Set all the entries down once more, with nothing altered.

═══ PROVIDED DATA

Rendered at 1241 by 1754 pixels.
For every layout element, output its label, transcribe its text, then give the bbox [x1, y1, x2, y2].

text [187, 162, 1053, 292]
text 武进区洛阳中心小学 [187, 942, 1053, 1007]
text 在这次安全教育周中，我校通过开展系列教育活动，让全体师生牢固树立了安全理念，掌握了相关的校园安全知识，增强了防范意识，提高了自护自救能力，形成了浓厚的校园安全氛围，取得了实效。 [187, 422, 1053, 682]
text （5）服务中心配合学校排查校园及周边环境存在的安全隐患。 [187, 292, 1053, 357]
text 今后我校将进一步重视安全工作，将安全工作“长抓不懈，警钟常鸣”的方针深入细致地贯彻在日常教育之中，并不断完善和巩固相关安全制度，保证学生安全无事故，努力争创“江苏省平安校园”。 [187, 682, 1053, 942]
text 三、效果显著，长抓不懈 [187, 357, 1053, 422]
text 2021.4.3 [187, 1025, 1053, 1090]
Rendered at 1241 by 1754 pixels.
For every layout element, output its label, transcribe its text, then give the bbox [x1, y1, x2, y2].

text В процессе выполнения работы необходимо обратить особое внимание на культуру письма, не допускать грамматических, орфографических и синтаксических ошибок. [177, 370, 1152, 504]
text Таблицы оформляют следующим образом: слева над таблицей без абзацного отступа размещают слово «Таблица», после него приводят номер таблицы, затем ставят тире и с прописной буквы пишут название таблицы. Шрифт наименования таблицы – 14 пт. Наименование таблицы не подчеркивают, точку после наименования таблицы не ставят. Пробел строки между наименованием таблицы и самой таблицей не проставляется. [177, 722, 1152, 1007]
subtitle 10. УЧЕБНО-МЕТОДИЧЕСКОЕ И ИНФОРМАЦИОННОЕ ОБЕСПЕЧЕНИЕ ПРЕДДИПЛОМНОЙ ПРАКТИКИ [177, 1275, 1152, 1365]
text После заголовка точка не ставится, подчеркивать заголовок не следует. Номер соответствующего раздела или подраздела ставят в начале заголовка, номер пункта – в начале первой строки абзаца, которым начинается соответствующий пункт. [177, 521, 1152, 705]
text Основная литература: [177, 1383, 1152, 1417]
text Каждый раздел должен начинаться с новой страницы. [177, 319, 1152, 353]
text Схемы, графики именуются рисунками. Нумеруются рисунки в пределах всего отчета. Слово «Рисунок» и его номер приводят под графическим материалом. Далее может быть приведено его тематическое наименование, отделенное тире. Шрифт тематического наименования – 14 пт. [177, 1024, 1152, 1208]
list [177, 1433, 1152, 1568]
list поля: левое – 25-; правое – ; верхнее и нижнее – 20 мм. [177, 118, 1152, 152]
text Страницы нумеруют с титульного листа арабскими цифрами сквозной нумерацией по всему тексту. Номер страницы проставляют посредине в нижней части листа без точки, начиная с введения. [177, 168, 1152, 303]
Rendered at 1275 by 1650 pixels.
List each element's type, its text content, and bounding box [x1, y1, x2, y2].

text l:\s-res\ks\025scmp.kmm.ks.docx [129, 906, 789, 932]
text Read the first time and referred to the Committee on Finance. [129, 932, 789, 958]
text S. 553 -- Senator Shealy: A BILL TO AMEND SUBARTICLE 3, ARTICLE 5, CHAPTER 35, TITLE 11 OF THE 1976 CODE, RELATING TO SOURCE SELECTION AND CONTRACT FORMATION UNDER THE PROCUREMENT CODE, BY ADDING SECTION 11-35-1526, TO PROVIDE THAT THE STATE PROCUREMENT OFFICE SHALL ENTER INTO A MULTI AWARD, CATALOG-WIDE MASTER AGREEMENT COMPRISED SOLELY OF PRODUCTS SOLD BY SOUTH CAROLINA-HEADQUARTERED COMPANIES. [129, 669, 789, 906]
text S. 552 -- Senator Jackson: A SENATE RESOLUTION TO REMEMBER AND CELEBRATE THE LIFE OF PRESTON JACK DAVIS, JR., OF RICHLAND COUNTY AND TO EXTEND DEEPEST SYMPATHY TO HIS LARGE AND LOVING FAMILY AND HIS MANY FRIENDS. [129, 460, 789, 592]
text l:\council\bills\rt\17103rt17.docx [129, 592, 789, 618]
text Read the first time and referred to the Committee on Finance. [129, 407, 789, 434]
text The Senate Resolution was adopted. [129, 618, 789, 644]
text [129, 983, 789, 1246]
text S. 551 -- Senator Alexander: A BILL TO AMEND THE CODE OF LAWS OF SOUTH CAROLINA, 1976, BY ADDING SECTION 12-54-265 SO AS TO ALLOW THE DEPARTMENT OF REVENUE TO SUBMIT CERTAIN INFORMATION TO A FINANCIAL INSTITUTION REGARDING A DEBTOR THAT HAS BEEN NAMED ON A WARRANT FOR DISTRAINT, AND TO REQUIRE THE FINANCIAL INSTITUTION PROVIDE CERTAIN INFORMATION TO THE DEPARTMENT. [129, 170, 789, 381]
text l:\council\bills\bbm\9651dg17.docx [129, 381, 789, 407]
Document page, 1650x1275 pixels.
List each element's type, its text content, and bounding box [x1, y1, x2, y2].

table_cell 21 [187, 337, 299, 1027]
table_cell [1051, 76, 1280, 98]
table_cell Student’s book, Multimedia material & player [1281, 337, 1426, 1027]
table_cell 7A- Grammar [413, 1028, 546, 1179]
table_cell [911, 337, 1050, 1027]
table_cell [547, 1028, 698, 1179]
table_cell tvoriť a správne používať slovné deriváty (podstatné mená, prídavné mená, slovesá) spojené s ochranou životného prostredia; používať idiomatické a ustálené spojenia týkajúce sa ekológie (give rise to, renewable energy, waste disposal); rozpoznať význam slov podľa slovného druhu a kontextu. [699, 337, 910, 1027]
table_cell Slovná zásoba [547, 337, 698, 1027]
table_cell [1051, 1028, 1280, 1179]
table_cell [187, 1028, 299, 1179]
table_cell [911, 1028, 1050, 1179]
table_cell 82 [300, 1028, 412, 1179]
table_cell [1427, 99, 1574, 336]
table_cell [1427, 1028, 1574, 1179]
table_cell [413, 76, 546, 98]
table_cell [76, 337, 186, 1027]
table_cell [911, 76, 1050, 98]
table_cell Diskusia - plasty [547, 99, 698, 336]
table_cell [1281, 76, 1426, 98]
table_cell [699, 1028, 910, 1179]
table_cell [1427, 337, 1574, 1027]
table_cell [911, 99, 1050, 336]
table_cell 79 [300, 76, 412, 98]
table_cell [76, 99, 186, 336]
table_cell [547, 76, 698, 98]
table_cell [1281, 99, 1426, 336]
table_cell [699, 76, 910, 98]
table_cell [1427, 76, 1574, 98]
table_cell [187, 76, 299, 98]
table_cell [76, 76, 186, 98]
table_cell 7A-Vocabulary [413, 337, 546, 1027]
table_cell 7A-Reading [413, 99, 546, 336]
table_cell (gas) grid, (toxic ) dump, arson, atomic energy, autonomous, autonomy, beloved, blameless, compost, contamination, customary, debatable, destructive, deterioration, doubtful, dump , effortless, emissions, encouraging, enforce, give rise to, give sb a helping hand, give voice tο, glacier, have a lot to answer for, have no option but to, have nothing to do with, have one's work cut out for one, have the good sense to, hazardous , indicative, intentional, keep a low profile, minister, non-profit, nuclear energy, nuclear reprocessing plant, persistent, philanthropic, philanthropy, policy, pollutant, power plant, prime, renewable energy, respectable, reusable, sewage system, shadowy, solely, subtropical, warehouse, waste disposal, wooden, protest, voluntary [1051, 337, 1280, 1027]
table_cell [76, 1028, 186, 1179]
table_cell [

══════

ANSWER TO THIS TASK:
Rendered at 1241 by 1754 pixels.
For every layout element, output its label, transcribe its text, then give the bbox [x1, y1, x2, y2].

text [187, 162, 1053, 292]
text 武进区洛阳中心小学 [187, 942, 1053, 1007]
text 在这次安全教育周中，我校通过开展系列教育活动，让全体师生牢固树立了安全理念，掌握了相关的校园安全知识，增强了防范意识，提高了自护自救能力，形成了浓厚的校园安全氛围，取得了实效。 [187, 422, 1053, 682]
text （5）服务中心配合学校排查校园及周边环境存在的安全隐患。 [187, 292, 1053, 357]
text 今后我校将进一步重视安全工作，将安全工作“长抓不懈，警钟常鸣”的方针深入细致地贯彻在日常教育之中，并不断完善和巩固相关安全制度，保证学生安全无事故，努力争创“江苏省平安校园”。 [187, 682, 1053, 942]
text 三、效果显著，长抓不懈 [187, 357, 1053, 422]
text 2021.4.3 [187, 1025, 1053, 1090]
Rendered at 1241 by 1754 pixels.
For every layout element, output its label, transcribe its text, then give the bbox [x1, y1, x2, y2].

text В процессе выполнения работы необходимо обратить особое внимание на культуру письма, не допускать грамматических, орфографических и синтаксических ошибок. [177, 370, 1152, 504]
text Таблицы оформляют следующим образом: слева над таблицей без абзацного отступа размещают слово «Таблица», после него приводят номер таблицы, затем ставят тире и с прописной буквы пишут название таблицы. Шрифт наименования таблицы – 14 пт. Наименование таблицы не подчеркивают, точку после наименования таблицы не ставят. Пробел строки между наименованием таблицы и самой таблицей не проставляется. [177, 722, 1152, 1007]
subtitle 10. УЧЕБНО-МЕТОДИЧЕСКОЕ И ИНФОРМАЦИОННОЕ ОБЕСПЕЧЕНИЕ ПРЕДДИПЛОМНОЙ ПРАКТИКИ [177, 1275, 1152, 1365]
text После заголовка точка не ставится, подчеркивать заголовок не следует. Номер соответствующего раздела или подраздела ставят в начале заголовка, номер пункта – в начале первой строки абзаца, которым начинается соответствующий пункт. [177, 521, 1152, 705]
text Основная литература: [177, 1383, 1152, 1417]
text Каждый раздел должен начинаться с новой страницы. [177, 319, 1152, 353]
text Схемы, графики именуются рисунками. Нумеруются рисунки в пределах всего отчета. Слово «Рисунок» и его номер приводят под графическим материалом. Далее может быть приведено его тематическое наименование, отделенное тире. Шрифт тематического наименования – 14 пт. [177, 1024, 1152, 1208]
list [177, 1433, 1152, 1568]
list поля: левое – 25-; правое – ; верхнее и нижнее – 20 мм. [177, 118, 1152, 152]
text Страницы нумеруют с титульного листа арабскими цифрами сквозной нумерацией по всему тексту. Номер страницы проставляют посредине в нижней части листа без точки, начиная с введения. [177, 168, 1152, 303]
Rendered at 1275 by 1650 pixels.
List each element's type, its text content, and bounding box [x1, y1, x2, y2].

text l:\s-res\ks\025scmp.kmm.ks.docx [129, 906, 789, 932]
text Read the first time and referred to the Committee on Finance. [129, 932, 789, 958]
text S. 553 -- Senator Shealy: A BILL TO AMEND SUBARTICLE 3, ARTICLE 5, CHAPTER 35, TITLE 11 OF THE 1976 CODE, RELATING TO SOURCE SELECTION AND CONTRACT FORMATION UNDER THE PROCUREMENT CODE, BY ADDING SECTION 11-35-1526, TO PROVIDE THAT THE STATE PROCUREMENT OFFICE SHALL ENTER INTO A MULTI AWARD, CATALOG-WIDE MASTER AGREEMENT COMPRISED SOLELY OF PRODUCTS SOLD BY SOUTH CAROLINA-HEADQUARTERED COMPANIES. [129, 669, 789, 906]
text S. 552 -- Senator Jackson: A SENATE RESOLUTION TO REMEMBER AND CELEBRATE THE LIFE OF PRESTON JACK DAVIS, JR., OF RICHLAND COUNTY AND TO EXTEND DEEPEST SYMPATHY TO HIS LARGE AND LOVING FAMILY AND HIS MANY FRIENDS. [129, 460, 789, 592]
text l:\council\bills\rt\17103rt17.docx [129, 592, 789, 618]
text Read the first time and referred to the Committee on Finance. [129, 407, 789, 434]
text The Senate Resolution was adopted. [129, 618, 789, 644]
text [129, 983, 789, 1246]
text S. 551 -- Senator Alexander: A BILL TO AMEND THE CODE OF LAWS OF SOUTH CAROLINA, 1976, BY ADDING SECTION 12-54-265 SO AS TO ALLOW THE DEPARTMENT OF REVENUE TO SUBMIT CERTAIN INFORMATION TO A FINANCIAL INSTITUTION REGARDING A DEBTOR THAT HAS BEEN NAMED ON A WARRANT FOR DISTRAINT, AND TO REQUIRE THE FINANCIAL INSTITUTION PROVIDE CERTAIN INFORMATION TO THE DEPARTMENT. [129, 170, 789, 381]
text l:\council\bills\bbm\9651dg17.docx [129, 381, 789, 407]
Document page, 1650x1275 pixels.
List each element's type, its text content, and bounding box [x1, y1, x2, y2].

table_cell 21 [187, 337, 299, 1027]
table_cell [1051, 76, 1280, 98]
table_cell Student’s book, Multimedia material & player [1281, 337, 1426, 1027]
table_cell 7A- Grammar [413, 1028, 546, 1179]
table_cell [911, 337, 1050, 1027]
table_cell [547, 1028, 698, 1179]
table_cell tvoriť a správne používať slovné deriváty (podstatné mená, prídavné mená, slovesá) spojené s ochranou životného prostredia; používať idiomatické a ustálené spojenia týkajúce sa ekológie (give rise to, renewable energy, waste disposal); rozpoznať význam slov podľa slovného druhu a kontextu. [699, 337, 910, 1027]
table_cell Slovná zásoba [547, 337, 698, 1027]
table_cell [1051, 1028, 1280, 1179]
table_cell [187, 1028, 299, 1179]
table_cell [911, 1028, 1050, 1179]
table_cell 82 [300, 1028, 412, 1179]
table_cell [1427, 99, 1574, 336]
table_cell [1427, 1028, 1574, 1179]
table_cell [413, 76, 546, 98]
table_cell [76, 337, 186, 1027]
table_cell [911, 76, 1050, 98]
table_cell Diskusia - plasty [547, 99, 698, 336]
table_cell [1281, 76, 1426, 98]
table_cell [699, 1028, 910, 1179]
table_cell [1427, 337, 1574, 1027]
table_cell [911, 99, 1050, 336]
table_cell 79 [300, 76, 412, 98]
table_cell [76, 99, 186, 336]
table_cell [547, 76, 698, 98]
table_cell [1281, 99, 1426, 336]
table_cell [699, 76, 910, 98]
table_cell [1427, 76, 1574, 98]
table_cell [187, 76, 299, 98]
table_cell [76, 76, 186, 98]
table_cell 7A-Vocabulary [413, 337, 546, 1027]
table_cell 7A-Reading [413, 99, 546, 336]
table_cell (gas) grid, (toxic ) dump, arson, atomic energy, autonomous, autonomy, beloved, blameless, compost, contamination, customary, debatable, destructive, deterioration, doubtful, dump , effortless, emissions, encouraging, enforce, give rise to, give sb a helping hand, give voice tο, glacier, have a lot to answer for, have no option but to, have nothing to do with, have one's work cut out for one, have the good sense to, hazardous , indicative, intentional, keep a low profile, minister, non-profit, nuclear energy, nuclear reprocessing plant, persistent, philanthropic, philanthropy, policy, pollutant, power plant, prime, renewable energy, respectable, reusable, sewage system, shadowy, solely, subtropical, warehouse, waste disposal, wooden, protest, voluntary [1051, 337, 1280, 1027]
table_cell [76, 1028, 186, 1179]
table_cell [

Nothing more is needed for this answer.